◆ Work required ◆
Rewrite the source text of each row below, replacing every "模板" with "范本" and changing nothing else. Leave the pictures out of your answer.

╭─ Stored data

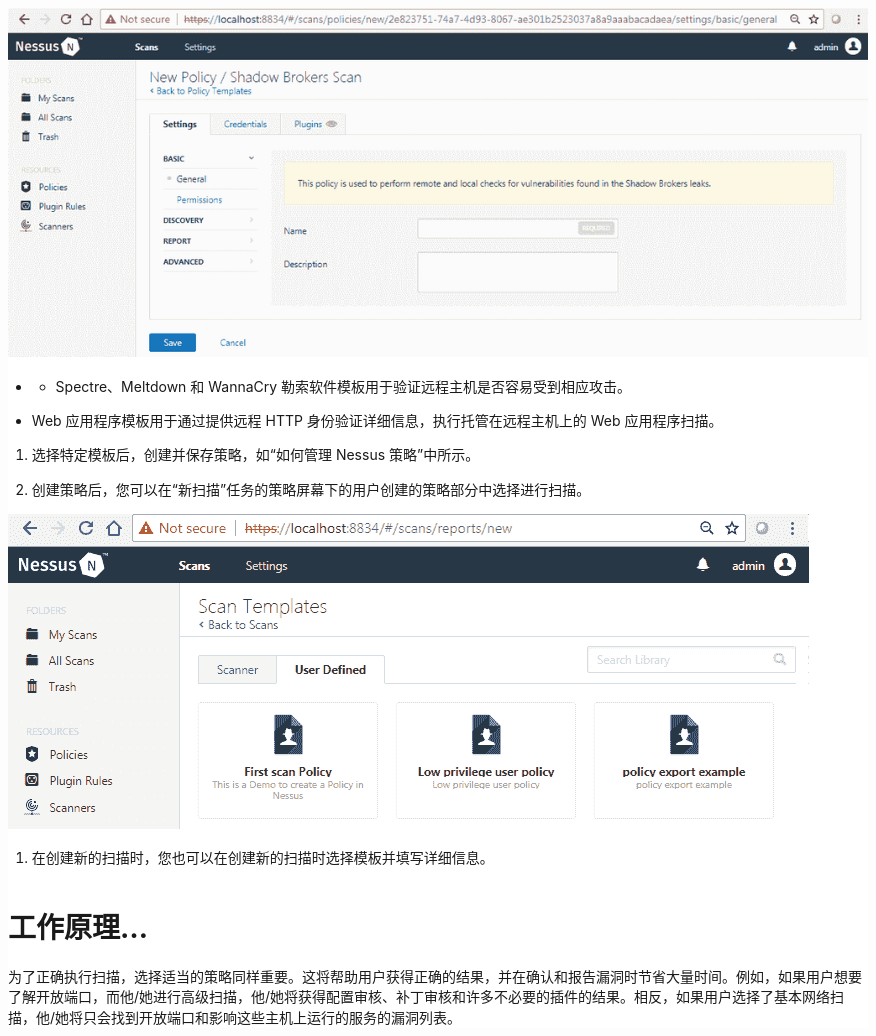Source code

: ![](img/e2db2725-9947-43e8-99f3-eec35bffaed2.png)

+   +   Spectre、Meltdown 和 WannaCry 勒索软件模板用于验证远程主机是否容易受到相应攻击。

+   Web 应用程序模板用于通过提供远程 HTTP 身份验证详细信息，执行托管在远程主机上的 Web 应用程序扫描。

1.  选择特定模板后，创建并保存策略，如“如何管理 Nessus 策略”中所示。

1.  创建策略后，您可以在“新扫描”任务的策略屏幕下的用户创建的策略部分中选择进行扫描。

![](img/cc49b946-f84d-4275-af2d-626ea0675a85.png)

1.  在创建新的扫描时，您也可以在创建新的扫描时选择模板并填写详细信息。

# 工作原理…

为了正确执行扫描，选择适当的策略同样重要。这将帮助用户获得正确的结果，并在确认和报告漏洞时节省大量时间。例如，如果用户想要了解开放端口，而他/她进行高级扫描，他/她将获得配置审核、补丁审核和许多不必要的插件的结果。相反，如果用户选择了基本网络扫描，他/她将只会找到开放端口和影响这些主机上运行的服务的漏洞列表。

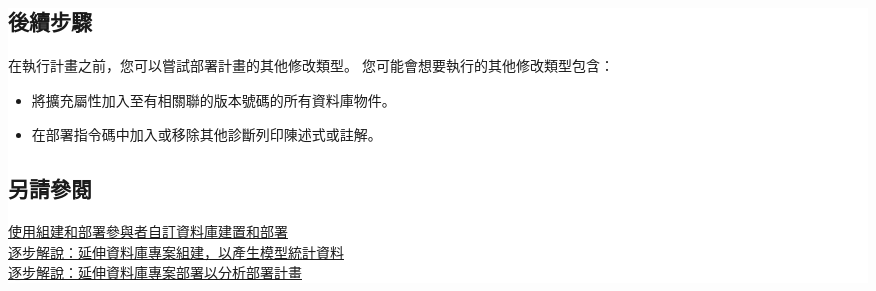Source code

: ## <a name="next-steps"></a>後續步驟  
在執行計畫之前，您可以嘗試部署計畫的其他修改類型。 您可能會想要執行的其他修改類型包含：  
  
-   將擴充屬性加入至有相關聯的版本號碼的所有資料庫物件。  
  
-   在部署指令碼中加入或移除其他診斷列印陳述式或註解。  
  
## <a name="see-also"></a>另請參閱  
[使用組建和部署參與者自訂資料庫建置和部署](../ssdt/use-deployment-contributors-to-customize-database-build-and-deployment.md)  
[逐步解說：延伸資料庫專案組建，以產生模型統計資料](../ssdt/walkthrough-extend-database-project-build-to-generate-model-statistics.md)  
[逐步解說：延伸資料庫專案部署以分析部署計畫](../ssdt/walkthrough-extend-database-project-deployment-to-analyze-the-deployment-plan.md)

╰─

◆ Task response ◆
Source code

: ![](img/e2db2725-9947-43e8-99f3-eec35bffaed2.png)

+   +   Spectre、Meltdown 和 WannaCry 勒索软件范本用于验证远程主机是否容易受到相应攻击。

+   Web 应用程序范本用于通过提供远程 HTTP 身份验证详细信息，执行托管在远程主机上的 Web 应用程序扫描。

1.  选择特定范本后，创建并保存策略，如“如何管理 Nessus 策略”中所示。

1.  创建策略后，您可以在“新扫描”任务的策略屏幕下的用户创建的策略部分中选择进行扫描。

![](img/cc49b946-f84d-4275-af2d-626ea0675a85.png)

1.  在创建新的扫描时，您也可以在创建新的扫描时选择范本并填写详细信息。

# 工作原理…

为了正确执行扫描，选择适当的策略同样重要。这将帮助用户获得正确的结果，并在确认和报告漏洞时节省大量时间。例如，如果用户想要了解开放端口，而他/她进行高级扫描，他/她将获得配置审核、补丁审核和许多不必要的插件的结果。相反，如果用户选择了基本网络扫描，他/她将只会找到开放端口和影响这些主机上运行的服务的漏洞列表。

Source code

: ## <a name="next-steps"></a>後續步驟  
在執行計畫之前，您可以嘗試部署計畫的其他修改類型。 您可能會想要執行的其他修改類型包含：  
  
-   將擴充屬性加入至有相關聯的版本號碼的所有資料庫物件。  
  
-   在部署指令碼中加入或移除其他診斷列印陳述式或註解。  
  
## <a name="see-also"></a>另請參閱  
[使用組建和部署參與者自訂資料庫建置和部署](../ssdt/use-deployment-contributors-to-customize-database-build-and-deployment.md)  
[逐步解說：延伸資料庫專案組建，以產生模型統計資料](../ssdt/walkthrough-extend-database-project-build-to-generate-model-statistics.md)  
[逐步解說：延伸資料庫專案部署以分析部署計畫](../ssdt/walkthrough-extend-database-project-deployment-to-analyze-the-deployment-plan.md)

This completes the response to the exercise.